_节选原文:_
━━━━━━━━━━━━━━━━━━━━━━━━━━━━━━

NDK-049: 哈夫曼编码

1. 哈夫曼编码

编码是信息从一种形式或格式，转换成另一种形式的过程，
用预先规定的方法，将文字、数组或其它对象编成数码，或将信息、数据转换成规定的电脉冲信号。
编码：
解码：

特点：所有元素，都挂在叶子节点上。不会出现在中间的情况。

2.哈夫曼树(霍夫曼树，赫夫曼树)：主要用于压缩，变长的编码，【最优的前缀码二叉树】。

定长编码：1字节8位，代表一个字符。Ascii码。
变长编码：utf编码，哈夫曼编码，长度根据不同的情况来确定。

思想：根据字符出现的频率，来做压缩编码。

路径长度：根节点到目标节点边的的数量（节点个数-1）。对于n长度是4.
节点的权：出现的次数，n出现了2次.
带权路径长度：对于n来讲，2*4.
树的带权路径长度（WLP）：所有节点带全路径长度之和，

怎样才是最优的？【就是树的带权路径长度最小】。
思想：出现频率最高的，在树的最上层；出现频率第的，在树的下层。能让编码长度更短一些。

怎样构建一棵最优的霍夫曼树？

待传输字符：aaaabbcccccccd

ASCII编码结果：
01100001 01100001 01100001 01100001
01100010 01100010
01100011 01100011 01100011 01100011 01100011 01100011 01100011
01100100
占据字节的总位数：8*14=112位

1.统计字符出现的个数
a-> 4次，b-> 2次，c-> 7次，d-> 1次
2.构建霍夫曼树
首先拿2个出现频率最低的出来 bd作为节点：把最小d的放左边，大的b放右边，他们重新构建一棵树。他们俩出现的次数和=3（bd出现的次数之和）.

━━━━━━━━━━━━━━━━━━━━━━━━━━━━━━

_所给资料:_
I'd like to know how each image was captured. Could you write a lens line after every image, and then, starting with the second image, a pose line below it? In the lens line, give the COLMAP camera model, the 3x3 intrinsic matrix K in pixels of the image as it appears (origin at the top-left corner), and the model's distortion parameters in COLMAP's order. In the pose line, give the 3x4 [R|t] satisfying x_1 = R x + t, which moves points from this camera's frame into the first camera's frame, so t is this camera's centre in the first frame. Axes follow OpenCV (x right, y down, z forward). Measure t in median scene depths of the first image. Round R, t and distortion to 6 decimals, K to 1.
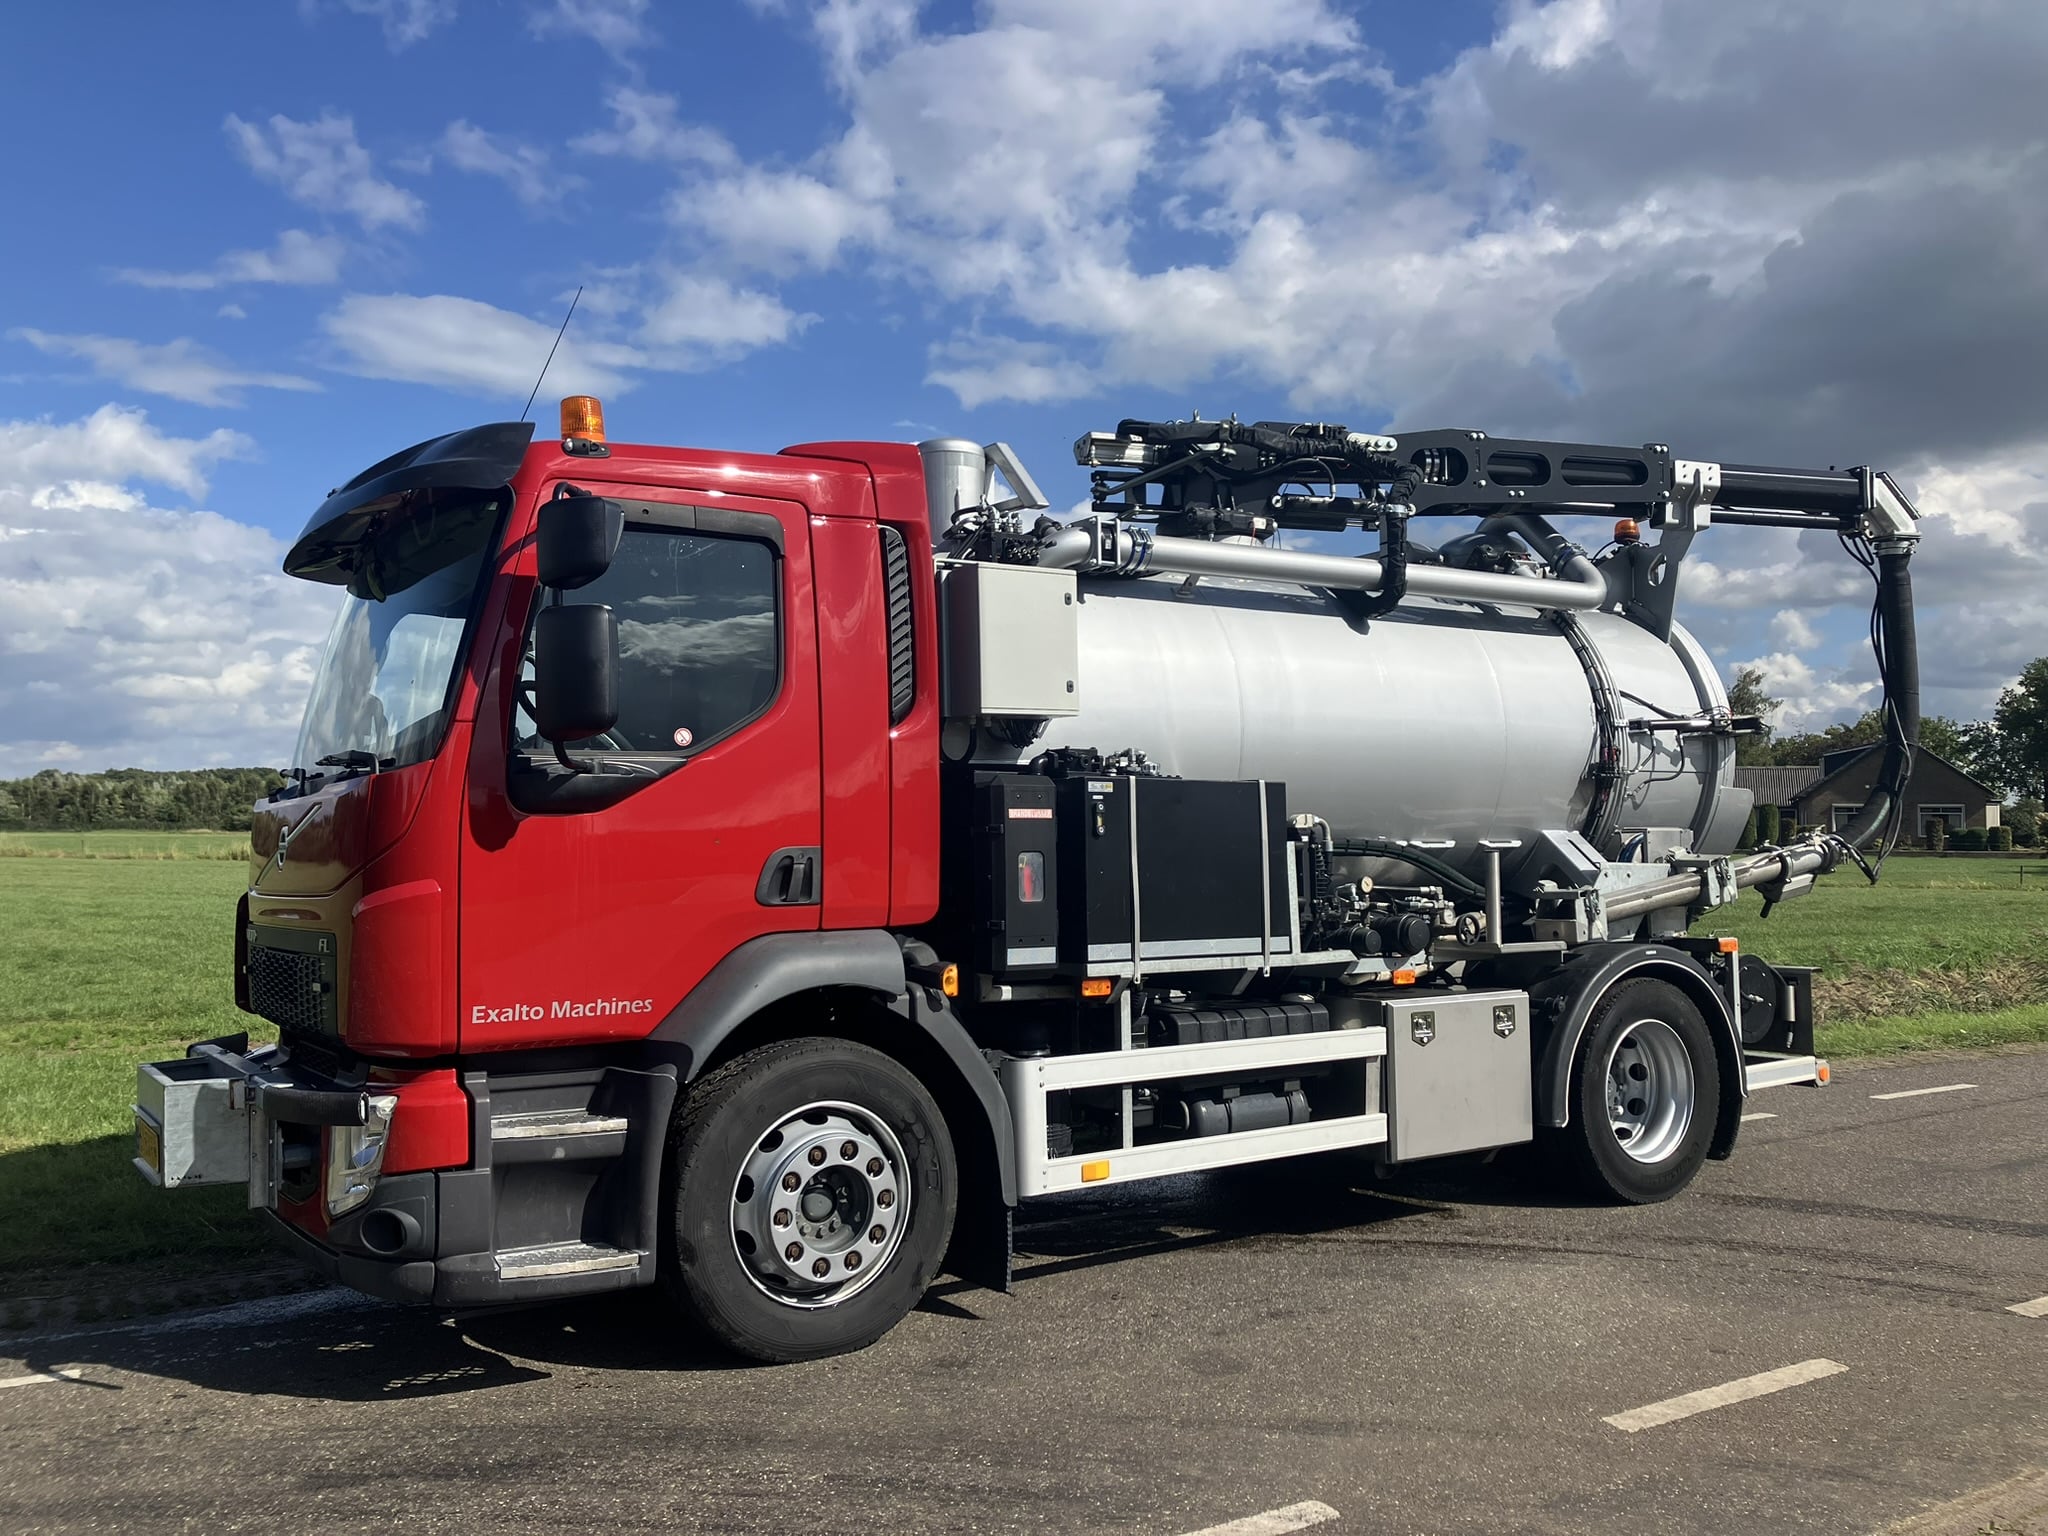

━━━━━━━━━━━━━━━━━━━━━━━━━━━━━━

_任务:_ 把讲哈夫曼编码的那篇文字接着写下去，从它最后一句后面开始。

_练习解答:_
a->4, (d,b)->3, c->7
再拿2个最小的（3,4），小的左/大的右，继续构建树；
(d,b,a)->7, c->7
再拿最后2个最小的（7,7），继续构建树（相等的情况，新节点放左边；右边放子树）。最终成为霍夫曼树。
c的带权路径：17; d：3=13; b：6=23; a：8=24
总的带权路径长度： 7+3+6+8 = 24

3.编码
树往左边走是0，往右边走是1.
c的编码: 0
d的编码: 100
b的编码: 101
a的编码: 11
霍夫曼编码结果：11111111 101 101 0000000 100 ，占用位数8+6+7+3=24位。

jpeg 压缩比率75%（20-90%）之间。

出现次数越多的，用越少的次数来代替。

前缀码的引出：是否能直接对字符编码，编码成0000000 1111 1010 11，占用位数更少？0代替c，1代替a，10代替b，11代替d。

前缀码：任意字符的编码的前缀，都不可能是另外一个字符的编码。
保证能准确还原数据。不会出现二义性或乱码。
左右子树都为null，就立即执行解码操作。

解码过程：

找到1，往右边走；找到1继续往右边走，然后发现节点的左右叶子都为空，就得到了a；
往右边找1，再得到3个a；
1往右，0往左，1往右，左右子树都空，得到b；
再次得到b；
0往左走，左右子树都空，得到c；
再次得到6个c；
1往右，0往左，0往左，左右子树都空，得到d。

ndk图片，音视频，很多地方用到了霍夫曼编码解码。jpeg压缩图片，就用的霍夫曼。
字符出现频率不同，压缩比率不一样 20~90%。
对于比较频率比较接近的，使用霍夫曼还不如不压缩。直接传效率可能更高。

代码实现霍夫曼的编码和解码。

编码的思想：

统计字符出现的次数
构建出这棵最优的前缀码二叉树
统计字符的编码，abcd分别用什么编码，生成映射表(字符：编码)
根据字符去映射表查找，一个个使用编码替代，生成霍夫曼编码。

解码的思想：

根据编码的结果，从树里面去查找，查到某个节点左右子树都是空，恢复对应的字符。
查到什么字符，就是什么字符（因为是前缀码，不会出现二义性）。

代码实现霍夫曼编码和解码。
《算法4》. 买了做做题目。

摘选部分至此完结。